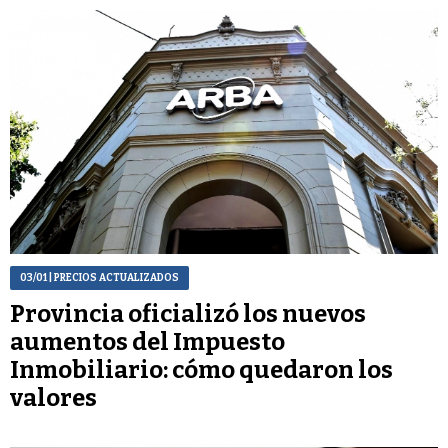
03/01
| PRECIOS ACTUALIZADOS
Provincia oficializó los nuevos
aumentos del Impuesto
Inmobiliario: cómo quedaron los
valores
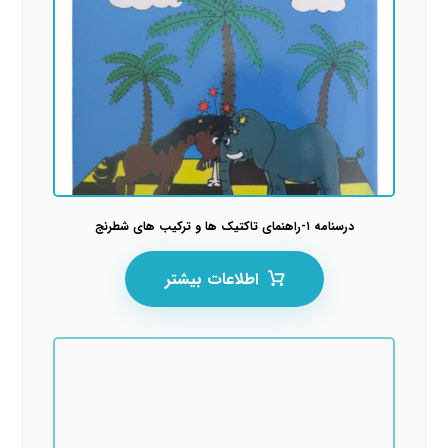
درسنامه ۱-راهنمای تاکتیک ها و ترکیب های شطرنج
اطلاعات بیشتر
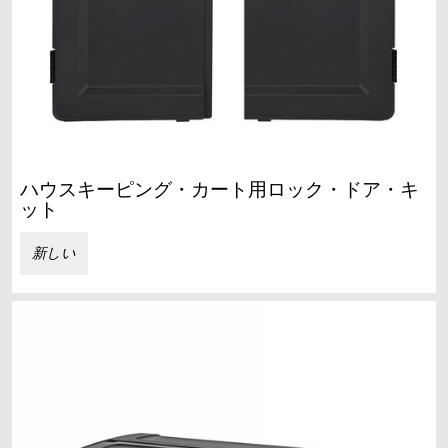
ハウスキーピング・カート用ロック・ドア・キ
ット
新しい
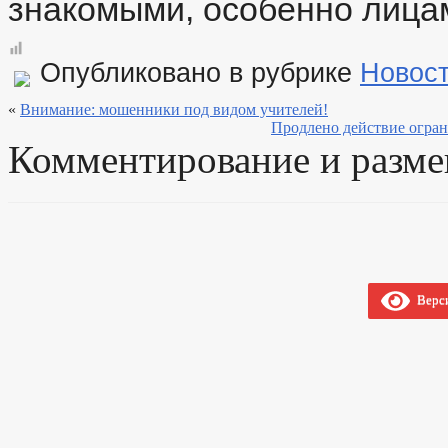
знакомыми, особенно лицам
Опубликовано в рубрике
Новос
«
Внимание: мошенники под видом учителей!
Продлено действие огран
Комментирование и разме
Верси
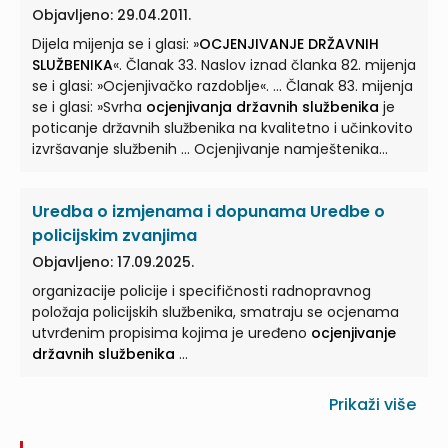
Objavljeno: 29.04.2011.
Dijela mijenja se i glasi: »
OCJENJIVANJE DRŽAVNIH
SLUŽBENIKA
«. Članak 33. Naslov iznad članka 82. mijenja
se i glasi: »Ocjenjivačko razdoblje«. ... Članak 83. mijenja
se i glasi: »Svrha
ocjenjivanja državnih službenika
je
poticanje državnih službenika na kvalitetno i učinkovito
izvršavanje službenih ... Ocjenjivanje namještenika
Članak 139.b (1) Na ocjenjivanje namještenika
odgovarajuće se primjenjuju odredbe ovoga Zakona o
Uredba o izmjenama i dopunama Uredbe o
ocjenjivanju državnih službenika
... , 3. donijeti uredbu
iz članka 36. ovoga Zakona, kojom će urediti postupak
policijskim zvanjima
ocjenjivanja, kriterije za ocjenjivanje i sadržaj obrasca o
Objavljeno: 17.09.2025.
ocjenjivanju državnih službenika
...
organizacije policije i specifičnosti radnopravnog
položaja policijskih službenika, smatraju se ocjenama
utvrđenim propisima kojima je uređeno
ocjenjivanje
državnih službenika
...
Prikaži više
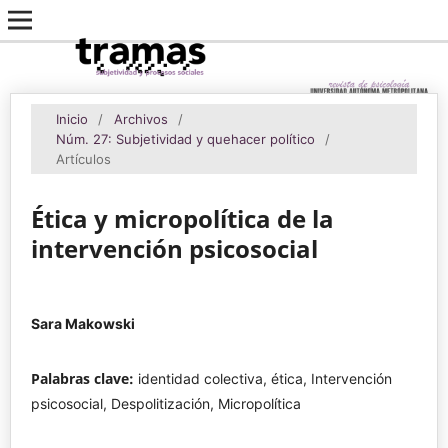
Inicio
/
Archivos
/
Núm. 27: Subjetividad y quehacer político
/
Artículos
Ética y micropolítica de la
intervención psicosocial
Sara Makowski
Palabras clave:
identidad colectiva, ética, Intervención
psicosocial, Despolitización, Micropolítica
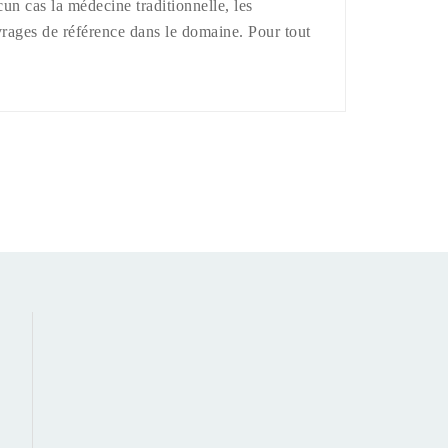
cun cas la médecine traditionnelle, les
uvrages de référence dans le domaine. Pour tout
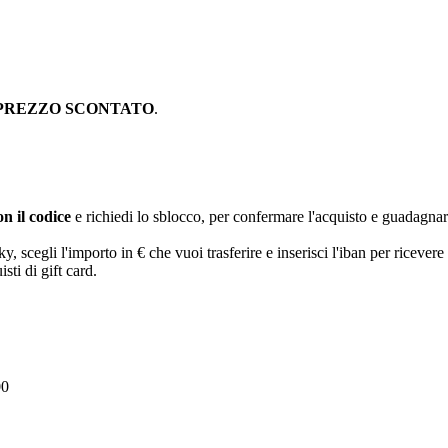
PREZZO SCONTATO
.
n il codice
e richiedi lo sblocco, per confermare l'acquisto e guadagna
egli l'importo in € che vuoi trasferire e inserisci l'iban per ricevere 
sti di gift card.
00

========================

- [Required action]: Leaving out the pictures, restate word for word the lines above from the one containing "uvrages de référence" through the end of the records, both ends included.

- [Answer to this task]:
uvrages de référence dans le domaine. Pour tout
PREZZO SCONTATO
.
n il codice
e richiedi lo sblocco, per confermare l'acquisto e guadagna
egli l'importo in € che vuoi trasferire e inserisci l'iban per ricevere 
sti di gift card.
00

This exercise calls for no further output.